A few days ago my friend Mark Shinn posted this graph on his Facebook page. [Click Graph]
I was on vacation at the time, but kept turning the data over in my head. The whole idea of ROI through social media has been somewhat of a misnomer. Historically, it’s been extremely difficult to calculate what a “Like” or “Re-Tweet” does for a business’ bottom line. Can a company attribute a spike in business to a strong social presence? How can they directly link that revenue to these platforms? As for the above graph, although the data seems to derive a small sample set, I think that B2B marketers might finally have a recipe for success through these channels.
Coincidentally, no more than a month ago, ASI’s Andy Cohen asked about our social media go-to-market strategy. More specifically, he wanted to know if we, as a company, put any stock in paid social ads through Facebook, Twitter, or LinkedIn. My answer at the time was that we had considered it, but didn’t see enough positive data to support the expense. I still feel that way. We will continue to use Facebook, LinkedIn and Twitter as a means to reach out to our clients and customers, but I can't justify throwing money as an unproven advertising model.

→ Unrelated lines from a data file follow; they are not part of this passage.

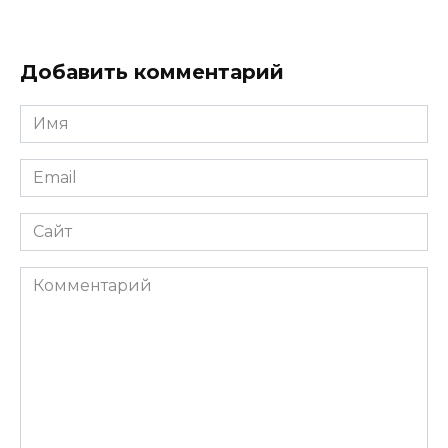
Добавить комментарий
Имя
*
Email
*
Сайт
Комментарий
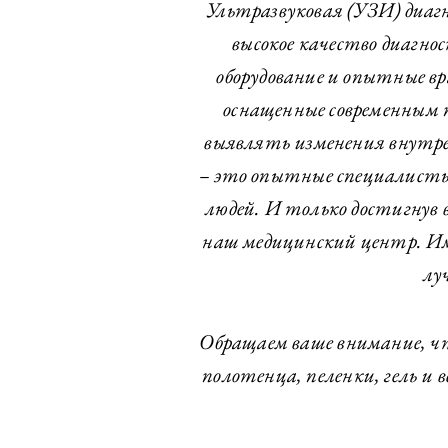
Ультразвуковая (УЗИ) диаг
высокое качество диагно
оборудование и опытные в
оснащенные современным 
выявлять изменения внутре
– это опытные специалисты,
людей. И только достигнув
наш медицинский центр. Им
лу
Обращаем ваше внимание, чт
полотенца, пеленки, гель и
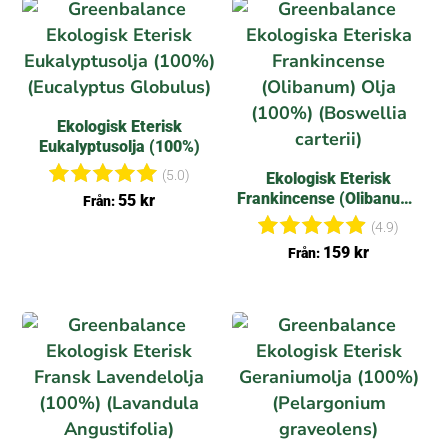
Ekologisk Eterisk
Eukalyptusolja (100%)
(5.0)
Ekologisk Eterisk
Frankincense (Olibanum)
Betygsat
55
kr
Från:
t
Olja (100%)
(4.9)
5.00
Betygsat
159
kr
av 5
Från:
t
4.89
av 5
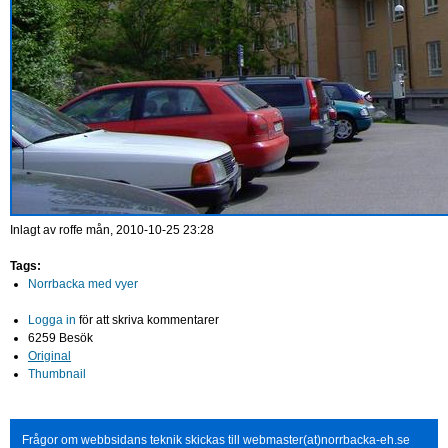
Inlagt av
roffe
mån, 2010-10-25 23:28
Tags:
Norrbacka med vyer
Logga in
för att skriva kommentarer
6259 Besök
Original
Thumbnail
Frågor om webbsidans teknik skickas till webmaster(at)norrbacka-eh.se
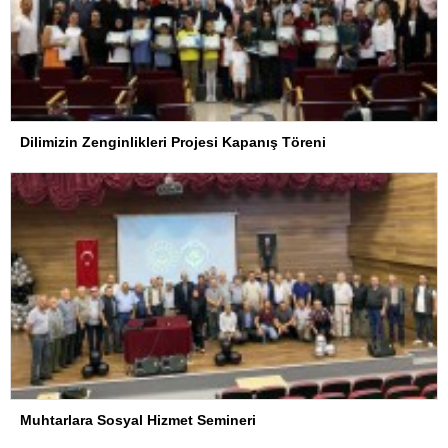
Dilimizin Zenginlikleri Projesi Kapanış Töreni
Muhtarlara Sosyal Hizmet Semineri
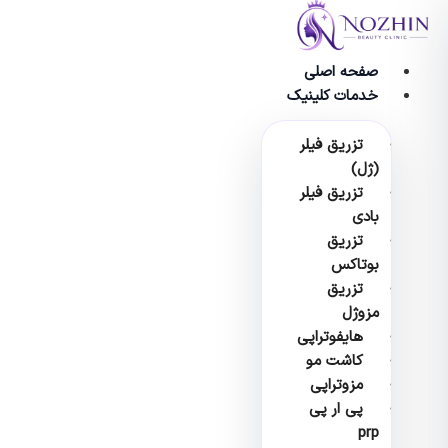
وا
صفحه اصلی
خدمات کلینیک
تزریق فیلر
(ژل)
تزریق فیلر
بادی
تزریق
بوتاکس
تزریق
مزوژل
هایفوتراپی
کاشت مو
مزوتراپی
پی ار پی
prp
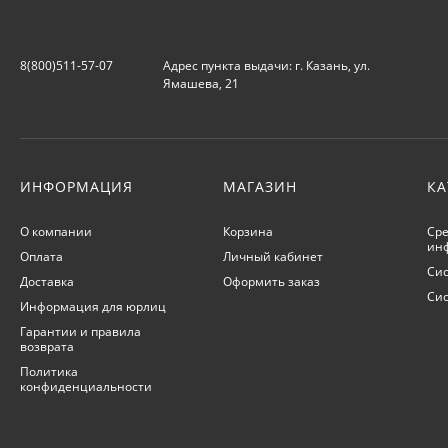
8(800)511-57-07
Адрес пункта выдачи: г. Казань, ул.
Ямашева, 21
ИНФОРМАЦИЯ
МАГАЗИН
КА
О компании
Корзина
Сре
ин
Оплата
Личный кабинет
Сис
Доставка
Оформить заказ
Си
Информация для юрлиц
Гарантии и правила
возврата
Политика
конфиденциальности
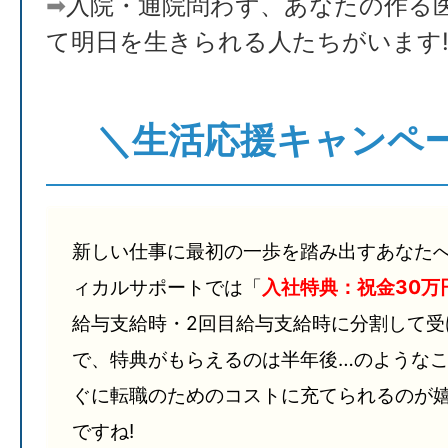
➡
入院・通院問わず、あなたの作る
て明日を生きられる人たちがいます
＼生活応援キャンペー
新しい仕事に最初の一歩を踏み出すあなた
ィカルサポートでは「
入社特典：祝金30万
給与支給時・2回目給与支給時に分割して受
で、特典がもらえるのは半年後…のような
ぐに転職のためのコストに充てられるのが
ですね!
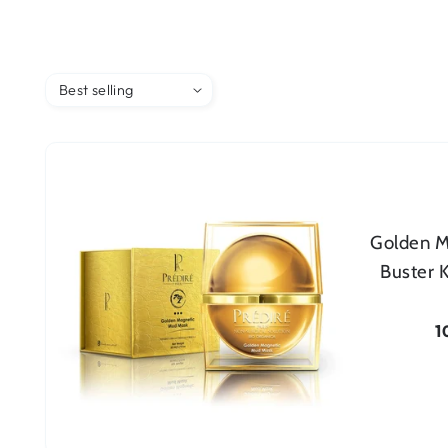
Golden M
Buster K
Dodaj u korpu
Re
1
c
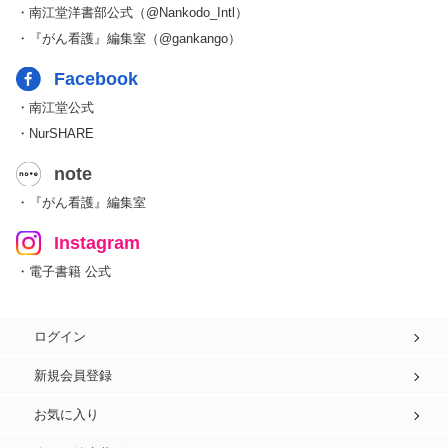
・南江堂洋書部公式（@Nankodo_Intl）
・『がん看護』編集室（@gankango）
Facebook
・南江堂公式
・NurSHARE
note
・『がん看護』編集室
Instagram
・電子書籍 公式
ログイン
新規会員登録
お気に入り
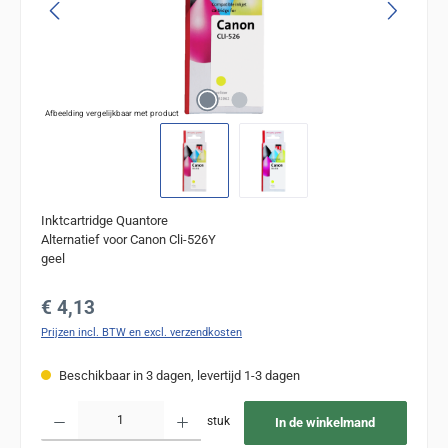
Afbeelding vergelijkbaar met product
Inktcartridge Quantore
Alternatief voor Canon Cli-526Y
geel
Normale prijs:
€ 4,13
Prijzen incl. BTW en excl. verzendkosten
Beschikbaar in 3 dagen, levertijd 1-3 dagen
Producthoeveelheid: Voer de gewenste hoeveelheid in of gebruik de knoppen om de
stuk
In de winkelmand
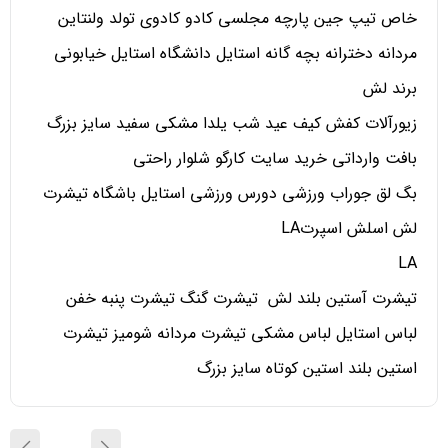
خاص تیپ جین پارچه مجلسی کادو کادوی تولد ولنتاین
مردانه دخترانه بچه گانه استایل دانشگاه استایل خیابونی
برند لش
زیورآلات کفش کیف عید شب یلدا مشکی سفید سایز بزرگ
بافت وارداتی خرید سایت کارگو شلوار راحتی
بگ لق جوراب ورزشی دورس ورزشی استایل باشگاه تیشرت
لش اسلش اسپرتLA
LA
تیشرت آستین بلند لش تیشرت گنگ تیشرت پنبه خفن
لباس استایل لباس مشکی تیشرت مردانه شومیز تیشرت
استین بلند استین کوتاه سایز بزرگ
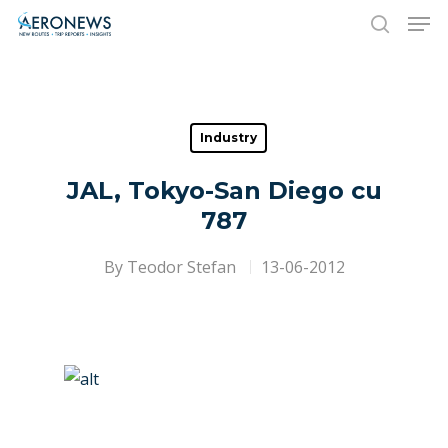
Hit enter to search or ESC to close
Industry
JAL, Tokyo-San Diego cu
787
By
Teodor Stefan
13-06-2012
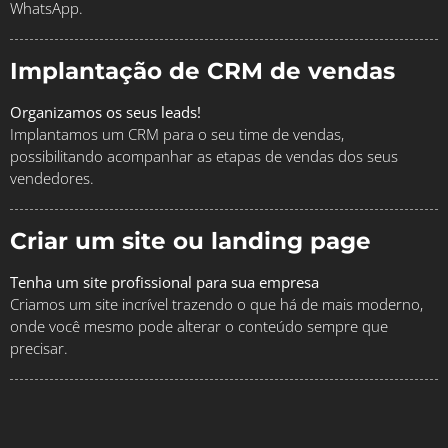
WhatsApp.
Implantação de CRM de vendas
Organizamos os seus leads!
Implantamos um CRM para o seu time de vendas,
possibilitando acompanhar as etapas de vendas dos seus
vendedores.
Criar um site ou landing page
Tenha um site profissional para sua empresa
Criamos um site incrível trazendo o que há de mais moderno,
onde você mesmo pode alterar o conteúdo sempre que
precisar.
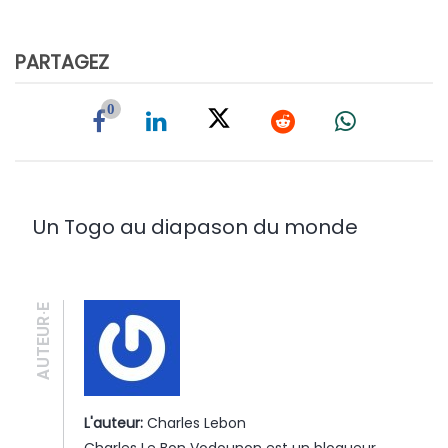
PARTAGEZ
0
Un Togo au diapason du monde
AUTEUR·E
L'auteur:
Charles Lebon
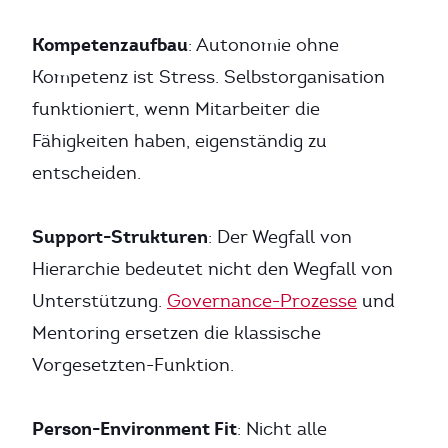
Kompetenzaufbau
: Autonomie ohne
Kompetenz ist Stress. Selbstorganisation
funktioniert, wenn Mitarbeiter die
Fähigkeiten haben, eigenständig zu
entscheiden.
Support-Strukturen
: Der Wegfall von
Hierarchie bedeutet nicht den Wegfall von
Unterstützung.
Governance-Prozesse
und
Mentoring ersetzen die klassische
Vorgesetzten-Funktion.
Person-Environment Fit
: Nicht alle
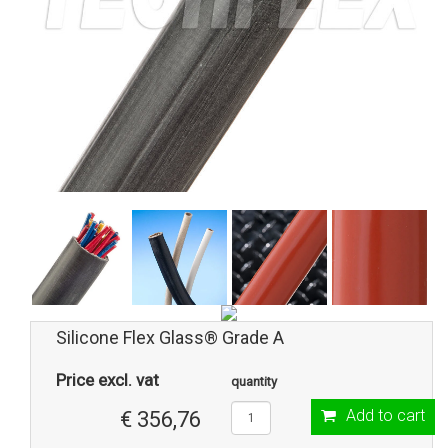
Silicone Flex Glass® Grade A
Price excl. vat
quantity
Add to cart
€ 356,76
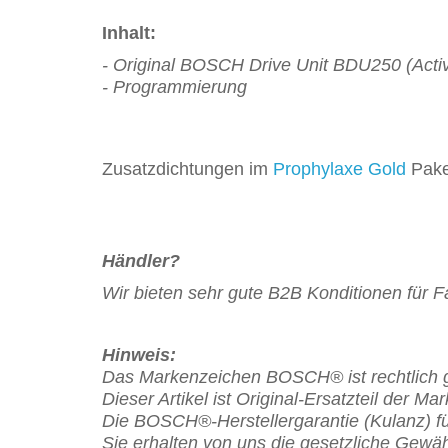
Inhalt:
- Original BOSCH Drive Unit BDU250 (Activ
- Programmierung
Zusatzdichtungen im
Prophylaxe Gold
Pake
Händler?
Wir bieten sehr gute B2B Konditionen für 
Hinweis:
Das Markenzeichen BOSCH® ist rechtlich g
Dieser Artikel ist Original-Ersatzteil der 
Die BOSCH
®
-Herstellergarantie (Kulanz) f
Sie erhalten von uns die gesetzliche Gewäh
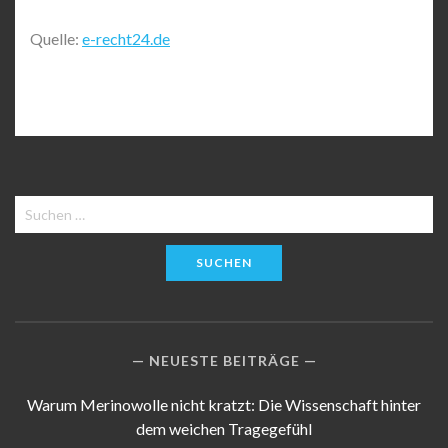
Quelle:
e-recht24.de
Suchen
nach:
NEUESTE BEITRÄGE
Warum Merinowolle nicht kratzt: Die Wissenschaft hinter
dem weichen Tragegefühl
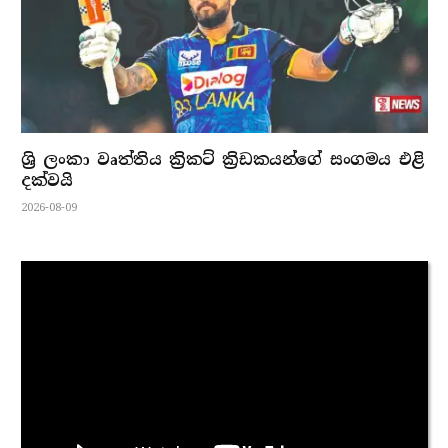
ශ්‍රි ලංකා වෘත්තිය ක්‍රිකට් ක්‍රිඩකයන්ගේ සංගමය එළි
දක්වයි
2026-08-09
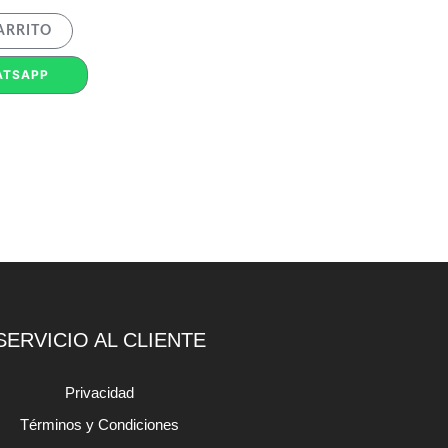
ARRITO
ATSAPP
SERVICIO AL CLIENTE
Privacidad
Términos y Condiciones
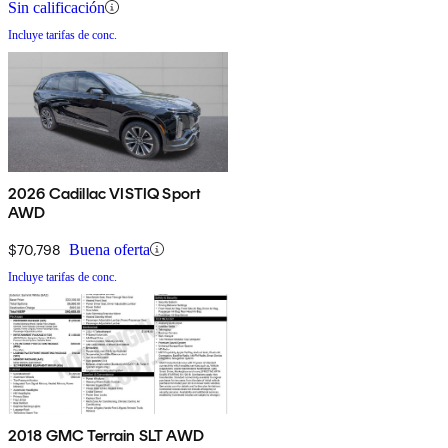
Sin calificación
Incluye tarifas de conc.
2026 Cadillac VISTIQ Sport
AWD
$70,798
Buena oferta
Incluye tarifas de conc.
2018 GMC Terrain SLT AWD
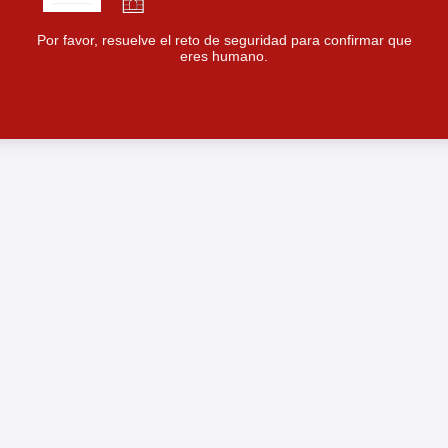
Por favor, resuelve el reto de seguridad para confirmar que
eres humano.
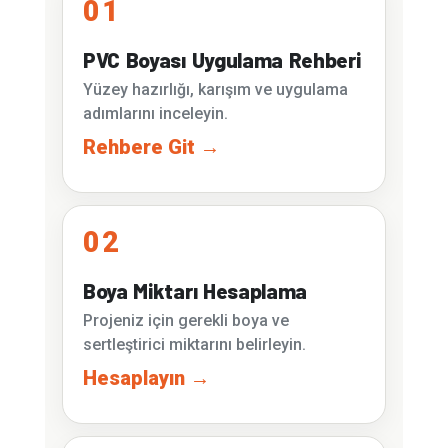
01
PVC Boyası Uygulama Rehberi
Yüzey hazırlığı, karışım ve uygulama
adımlarını inceleyin.
Rehbere Git →
02
Boya Miktarı Hesaplama
Projeniz için gerekli boya ve
sertleştirici miktarını belirleyin.
Hesaplayın →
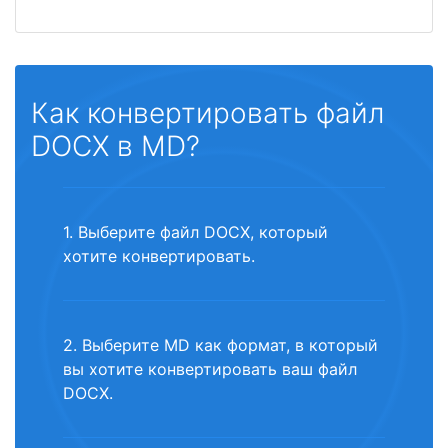
Как конвертировать файл
DOCX в MD?
1. Выберите файл DOCX, который
хотите конвертировать.
2. Выберите MD как формат, в который
вы хотите конвертировать ваш файл
DOCX.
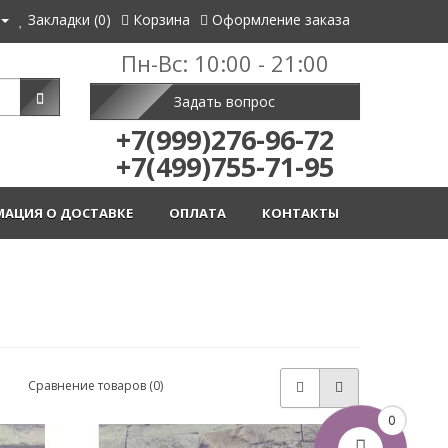
Закладки (0)
Корзина
Оформление заказа
Пн-Вс: 10:00 - 21:00
Задать вопрос
+7(999)276-96-72
+7(499)755-71-95
АЦИЯ О ДОСТАВКЕ
ОПЛАТА
КОНТАКТЫ
Сравнение товаров (0)
0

This infographic clearly illustrates that some companies are starting to flirt with positive results, but I would like these cases to be the norm as opposed to the exception. As for Activate!’s strategy, once we start to see stronger adoption of promotional products into these programs, mainly distributors placing end-user targeted social ads, we will re-visit our go-to-market strategy.
So what does all of this mean? Is advertising with social media the next great cash cow? Maybe. I need to see more consistent, measurable growth before I make a significant investment with our time and money. These social platforms could be the connecting dots which help validate promotional spend and completely redefine promotional ROI as we know it—I just wouldn’t jump in feet first.